The assembly may be in the form of a shaped preform, for instance a needled stack of fabric sheets. Preferably the assembly is self-supporting (i.e. it does not require the aid of a supporting jig) during the consolidation process.
If desired an assembly of coated fibres may be wound to form a hollow cylindical preform prior to consolidation.
Consolidation of the assembly is achieved by hot-pressing, usually at a temperature up to about 500°C, for instance at about 300°C.
The consolidation process may be carried out using isostatic pressure but more usually uniaxial pressure is employed. If desired, when uniaxial
pressure is used, restraining means may be employed to restrain outward deformation of the assembly in at least one direction transversely of the pressure application direction. Alternatively, uniaxial pressure may be applied without transverse restraint; this could allow greater retention of fibre orientation.
The assembly may be moulded or shaped prior to and/or during consolidation. The consolidated assembly may be in a form for moulding and subjection to carbonisation or it may be cut into shape or smaller lengths (e.g. when the assembly is based on a long tow of carbon fibre) prior to moulding or carbonisation.
Carbonisation of the consolidated assembly (composite) may be achieved by heating, in the substantial absence of air or other oxidising environment, at a higher temperature than that employed for consolidation. The carbonisation temperature typically is at least 600°C and more usually at least 1,000°C. The temperature may be selected to enable the assembly to exhibit plastic behaviour and thereby to enable further consolidation and/or moulding, if desired, prior to complete carbonisation.
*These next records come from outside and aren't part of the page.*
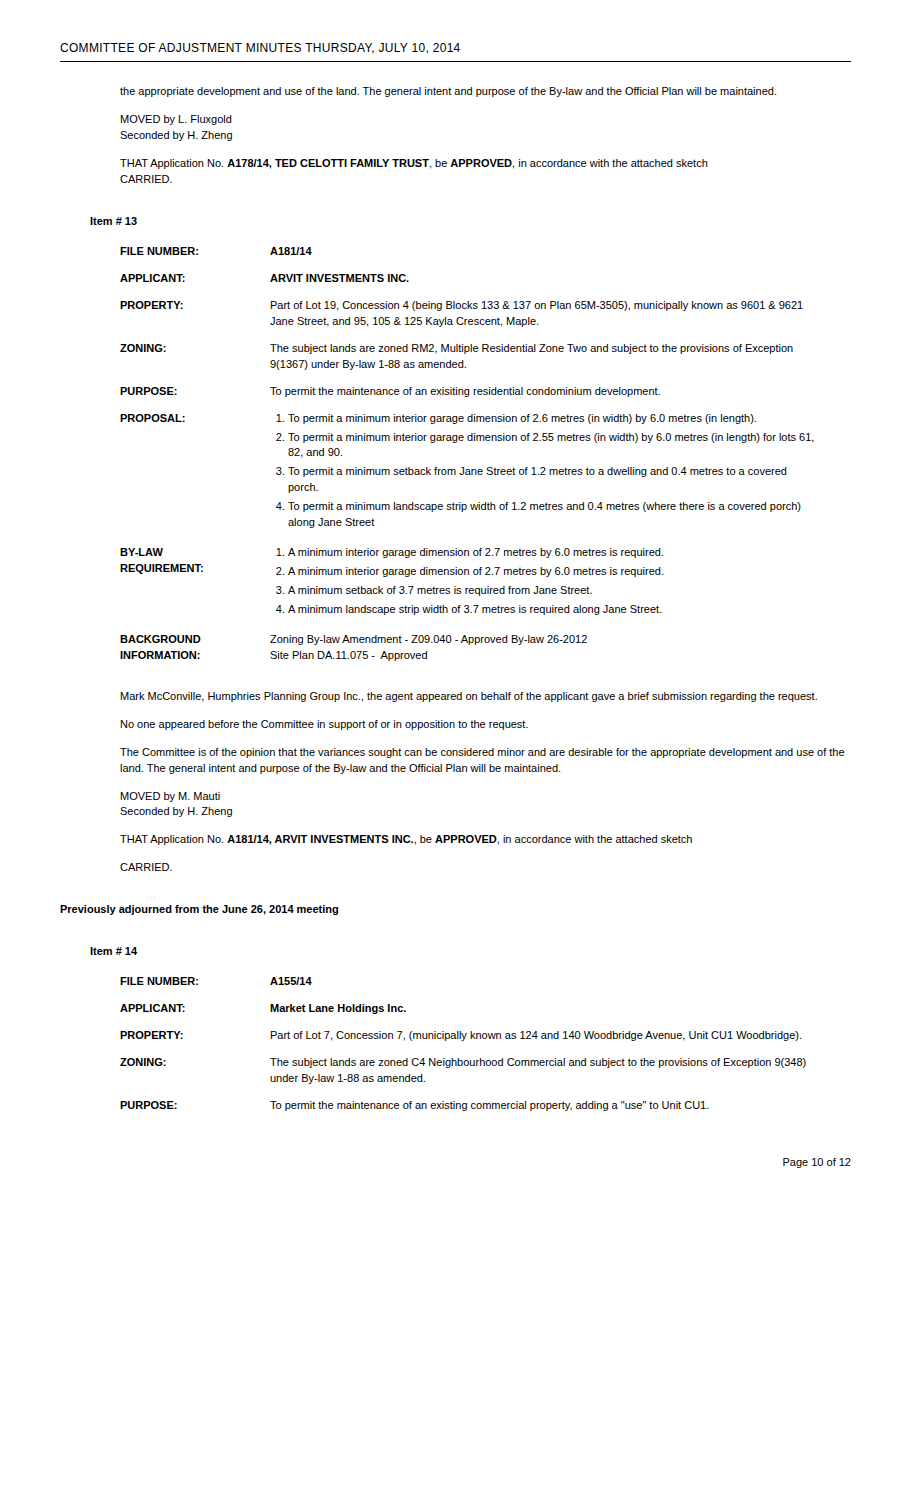COMMITTEE OF ADJUSTMENT MINUTES THURSDAY, JULY 10, 2014
the appropriate development and use of the land. The general intent and purpose of the By-law and the Official Plan will be maintained.
MOVED by L. Fluxgold
Seconded by H. Zheng
THAT Application No. A178/14, TED CELOTTI FAMILY TRUST, be APPROVED, in accordance with the attached sketch
CARRIED.
Item # 13
| FILE NUMBER: | A181/14 |
| APPLICANT: | ARVIT INVESTMENTS INC. |
| PROPERTY: | Part of Lot 19, Concession 4 (being Blocks 133 & 137 on Plan 65M-3505), municipally known as 9601 & 9621 Jane Street, and 95, 105 & 125 Kayla Crescent, Maple. |
| ZONING: | The subject lands are zoned RM2, Multiple Residential Zone Two and subject to the provisions of Exception 9(1367) under By-law 1-88 as amended. |
| PURPOSE: | To permit the maintenance of an exisiting residential condominium development. |
| PROPOSAL: | To permit a minimum interior garage dimension of 2.6 metres (in width) by 6.0 metres (in length). To permit a minimum interior garage dimension of 2.55 metres (in width) by 6.0 metres (in length) for lots 61, 82, and 90. To permit a minimum setback from Jane Street of 1.2 metres to a dwelling and 0.4 metres to a covered porch. To permit a minimum landscape strip width of 1.2 metres and 0.4 metres (where there is a covered porch) along Jane Street |
| BY-LAW REQUIREMENT: | A minimum interior garage dimension of 2.7 metres by 6.0 metres is required. A minimum interior garage dimension of 2.7 metres by 6.0 metres is required. A minimum setback of 3.7 metres is required from Jane Street. A minimum landscape strip width of 3.7 metres is required along Jane Street. |
| BACKGROUND INFORMATION: | Zoning By-law Amendment - Z09.040 - Approved By-law 26-2012 Site Plan DA.11.075 - Approved |
Mark McConville, Humphries Planning Group Inc., the agent appeared on behalf of the applicant gave a brief submission regarding the request.
No one appeared before the Committee in support of or in opposition to the request.
The Committee is of the opinion that the variances sought can be considered minor and are desirable for the appropriate development and use of the land. The general intent and purpose of the By-law and the Official Plan will be maintained.
MOVED by M. Mauti
Seconded by H. Zheng
THAT Application No. A181/14, ARVIT INVESTMENTS INC., be APPROVED, in accordance with the attached sketch
CARRIED.
Previously adjourned from the June 26, 2014 meeting
Item # 14
| FILE NUMBER: | A155/14 |
| APPLICANT: | Market Lane Holdings Inc. |
| PROPERTY: | Part of Lot 7, Concession 7, (municipally known as 124 and 140 Woodbridge Avenue, Unit CU1 Woodbridge). |
| ZONING: | The subject lands are zoned C4 Neighbourhood Commercial and subject to the provisions of Exception 9(348) under By-law 1-88 as amended. |
| PURPOSE: | To permit the maintenance of an existing commercial property, adding a "use" to Unit CU1. |
Page 10 of 12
The level of pressure employed for consolidation of the assembly usually is not necessary during carbonisation. However, it may be advantageous to maintain some, relatively low, usually uniaxial, compression pressure during carbonisation in order to minimise the risk of delamination. Means may be provided to maintain substantially atmospheric pressure and vent means may be provided to ensure that gases evolved during carbonisation do not cause an undesirable increase of gas pressure. Alternatively the by-products of carbonising may be removed, 'for example by a vacuum system.
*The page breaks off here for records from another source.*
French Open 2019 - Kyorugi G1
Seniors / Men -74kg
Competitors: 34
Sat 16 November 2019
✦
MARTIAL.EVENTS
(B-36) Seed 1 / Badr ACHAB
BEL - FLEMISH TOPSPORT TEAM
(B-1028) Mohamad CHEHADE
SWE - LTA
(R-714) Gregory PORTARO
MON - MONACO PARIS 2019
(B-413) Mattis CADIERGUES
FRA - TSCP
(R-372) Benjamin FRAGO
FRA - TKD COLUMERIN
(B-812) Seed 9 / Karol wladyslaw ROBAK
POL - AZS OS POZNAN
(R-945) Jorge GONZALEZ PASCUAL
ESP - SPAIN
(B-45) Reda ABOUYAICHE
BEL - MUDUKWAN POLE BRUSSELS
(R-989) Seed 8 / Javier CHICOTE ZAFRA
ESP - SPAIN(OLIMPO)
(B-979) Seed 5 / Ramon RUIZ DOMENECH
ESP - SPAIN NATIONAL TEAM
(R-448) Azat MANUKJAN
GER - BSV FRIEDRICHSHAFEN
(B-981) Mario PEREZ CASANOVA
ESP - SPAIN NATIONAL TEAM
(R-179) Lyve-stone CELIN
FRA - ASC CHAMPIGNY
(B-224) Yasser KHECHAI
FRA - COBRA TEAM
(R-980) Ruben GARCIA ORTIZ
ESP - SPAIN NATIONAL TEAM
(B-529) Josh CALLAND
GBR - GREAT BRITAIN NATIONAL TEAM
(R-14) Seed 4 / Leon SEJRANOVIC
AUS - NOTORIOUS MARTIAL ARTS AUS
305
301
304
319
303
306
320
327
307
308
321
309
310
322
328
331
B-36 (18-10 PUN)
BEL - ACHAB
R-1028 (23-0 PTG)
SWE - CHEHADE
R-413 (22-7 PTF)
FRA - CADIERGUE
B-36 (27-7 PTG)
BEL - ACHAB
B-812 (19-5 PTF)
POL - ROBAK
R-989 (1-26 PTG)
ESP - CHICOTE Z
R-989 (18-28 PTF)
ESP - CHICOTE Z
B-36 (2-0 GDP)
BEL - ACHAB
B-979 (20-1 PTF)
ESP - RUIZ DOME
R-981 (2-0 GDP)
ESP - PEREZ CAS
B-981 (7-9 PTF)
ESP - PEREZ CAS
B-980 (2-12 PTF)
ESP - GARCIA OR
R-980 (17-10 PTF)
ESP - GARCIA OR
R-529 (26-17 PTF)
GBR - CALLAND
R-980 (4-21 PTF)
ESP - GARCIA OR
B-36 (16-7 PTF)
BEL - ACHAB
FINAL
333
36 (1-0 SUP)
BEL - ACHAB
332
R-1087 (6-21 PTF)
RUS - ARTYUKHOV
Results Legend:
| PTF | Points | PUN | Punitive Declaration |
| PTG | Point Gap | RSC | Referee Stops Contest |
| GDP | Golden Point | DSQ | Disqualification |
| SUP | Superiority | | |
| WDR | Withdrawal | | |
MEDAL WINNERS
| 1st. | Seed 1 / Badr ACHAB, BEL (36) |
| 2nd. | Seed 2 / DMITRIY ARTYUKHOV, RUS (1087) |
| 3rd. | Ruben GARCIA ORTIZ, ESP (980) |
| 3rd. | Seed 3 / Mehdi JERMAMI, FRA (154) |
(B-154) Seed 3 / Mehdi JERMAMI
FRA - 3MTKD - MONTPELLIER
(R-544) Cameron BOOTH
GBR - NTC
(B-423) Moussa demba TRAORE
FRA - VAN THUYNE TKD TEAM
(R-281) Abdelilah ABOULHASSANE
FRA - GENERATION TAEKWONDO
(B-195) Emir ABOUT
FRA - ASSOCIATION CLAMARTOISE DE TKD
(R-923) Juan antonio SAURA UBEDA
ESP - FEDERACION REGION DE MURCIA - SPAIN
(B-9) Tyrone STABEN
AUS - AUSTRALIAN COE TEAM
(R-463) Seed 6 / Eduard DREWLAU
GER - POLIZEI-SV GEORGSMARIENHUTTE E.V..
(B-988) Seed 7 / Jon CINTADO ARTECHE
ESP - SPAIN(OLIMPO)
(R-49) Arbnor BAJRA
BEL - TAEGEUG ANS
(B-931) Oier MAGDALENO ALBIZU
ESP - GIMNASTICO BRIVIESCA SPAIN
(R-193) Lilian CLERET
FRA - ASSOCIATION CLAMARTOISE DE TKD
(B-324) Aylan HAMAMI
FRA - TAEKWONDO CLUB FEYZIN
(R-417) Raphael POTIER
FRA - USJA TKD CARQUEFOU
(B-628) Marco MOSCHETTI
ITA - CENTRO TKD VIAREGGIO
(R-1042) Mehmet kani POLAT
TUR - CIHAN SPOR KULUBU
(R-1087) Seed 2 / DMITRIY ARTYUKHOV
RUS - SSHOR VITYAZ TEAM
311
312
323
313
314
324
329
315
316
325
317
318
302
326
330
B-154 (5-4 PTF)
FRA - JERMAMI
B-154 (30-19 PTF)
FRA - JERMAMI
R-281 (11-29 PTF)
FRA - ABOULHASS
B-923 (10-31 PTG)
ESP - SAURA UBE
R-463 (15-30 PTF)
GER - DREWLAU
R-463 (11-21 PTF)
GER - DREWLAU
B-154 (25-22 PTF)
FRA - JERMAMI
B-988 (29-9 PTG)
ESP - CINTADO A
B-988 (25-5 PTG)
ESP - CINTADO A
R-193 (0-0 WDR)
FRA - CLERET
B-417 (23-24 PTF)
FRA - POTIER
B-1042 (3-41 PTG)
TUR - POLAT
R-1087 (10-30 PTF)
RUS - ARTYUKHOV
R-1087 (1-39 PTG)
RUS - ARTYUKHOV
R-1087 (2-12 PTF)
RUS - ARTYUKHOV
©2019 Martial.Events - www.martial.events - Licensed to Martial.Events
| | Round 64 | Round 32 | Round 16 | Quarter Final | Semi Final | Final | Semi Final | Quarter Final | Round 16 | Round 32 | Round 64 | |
If required, the carbonised assembly may be subjected to further application of carbonaceous material in a liquid medium followed by removal of liquid medium and by further carbonisation.
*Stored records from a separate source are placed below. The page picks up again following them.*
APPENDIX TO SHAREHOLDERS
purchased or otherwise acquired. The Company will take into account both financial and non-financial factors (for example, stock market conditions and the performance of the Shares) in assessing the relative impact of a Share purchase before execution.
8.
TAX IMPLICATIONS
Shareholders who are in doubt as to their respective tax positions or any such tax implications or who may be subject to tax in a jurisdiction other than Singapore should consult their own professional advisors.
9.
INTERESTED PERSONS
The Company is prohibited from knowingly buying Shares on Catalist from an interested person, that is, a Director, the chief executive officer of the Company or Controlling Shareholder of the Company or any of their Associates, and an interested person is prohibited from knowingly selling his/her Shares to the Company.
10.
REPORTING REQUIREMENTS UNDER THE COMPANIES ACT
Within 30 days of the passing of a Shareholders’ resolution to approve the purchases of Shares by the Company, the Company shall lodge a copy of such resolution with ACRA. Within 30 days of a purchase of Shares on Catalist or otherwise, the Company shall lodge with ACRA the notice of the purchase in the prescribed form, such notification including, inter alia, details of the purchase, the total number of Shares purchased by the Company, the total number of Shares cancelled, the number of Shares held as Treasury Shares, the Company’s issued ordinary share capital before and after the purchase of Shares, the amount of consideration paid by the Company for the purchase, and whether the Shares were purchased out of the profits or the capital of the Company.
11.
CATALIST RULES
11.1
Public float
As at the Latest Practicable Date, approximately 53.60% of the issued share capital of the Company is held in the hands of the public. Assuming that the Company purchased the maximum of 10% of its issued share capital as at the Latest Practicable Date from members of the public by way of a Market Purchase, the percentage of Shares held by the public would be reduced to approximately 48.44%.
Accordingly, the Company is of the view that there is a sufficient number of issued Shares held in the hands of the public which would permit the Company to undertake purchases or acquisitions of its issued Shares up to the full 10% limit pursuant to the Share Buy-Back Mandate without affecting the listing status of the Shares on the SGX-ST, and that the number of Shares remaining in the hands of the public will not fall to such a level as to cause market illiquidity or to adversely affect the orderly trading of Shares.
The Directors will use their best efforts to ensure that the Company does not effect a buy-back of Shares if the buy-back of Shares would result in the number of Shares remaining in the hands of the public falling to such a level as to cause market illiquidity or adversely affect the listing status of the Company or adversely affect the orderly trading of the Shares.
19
Additionally or alternatively, carbon may be deposited on the assembly by a carbon vapour deposition technique.
For some purposes it is advantageous for the product to be in graphitic form, especially when thermal conductivity is desirable. Graphitisation may be attained by heating the carbonised assembly to a higher temperature such as at least 1500°C and often at least 2,000°C. The temperature preferably should not exceed that at which the carbon starts to vaporise and accordingly usually it will not exceed about 3,000°C.
The bulk density of the carbon-carbon composites preferably is at least 1.7, more preferably at least 1.8 and even more preferably at least 1.9 g.cm-3.
The carbon-carbon composites, particularly the graphitised composites, are suitable for applications requiring high thermal conductivity and/or high thermal diffusivity. Examples of applications are in brake friction discs (especially for aircraft), friction pads, protective tiles and linings in thermonuclear fusion apparatus, thermal protection material for spacecraft, protective surfaces for hypersonic aircraft, and high temperature components in gas turbines.
Claims
1. Method for the manufacture of a carbon-carbon composite by providing an assembly of carbon fibre and carbonisable carbonaceous material, subjecting the assembly to heat and pressure to consolidate the assembly and heating to carbonise the carbonaceous material, wherein: the assembly of carbon fibre and carbonisable carbonaceous material is provided by a process comprising wetting carbon fibre with a liquid medium carrying carbonisable carbonaceous material and then removing the liquid medium to deposit a coating of the carbonaceous material on the carbon fibre.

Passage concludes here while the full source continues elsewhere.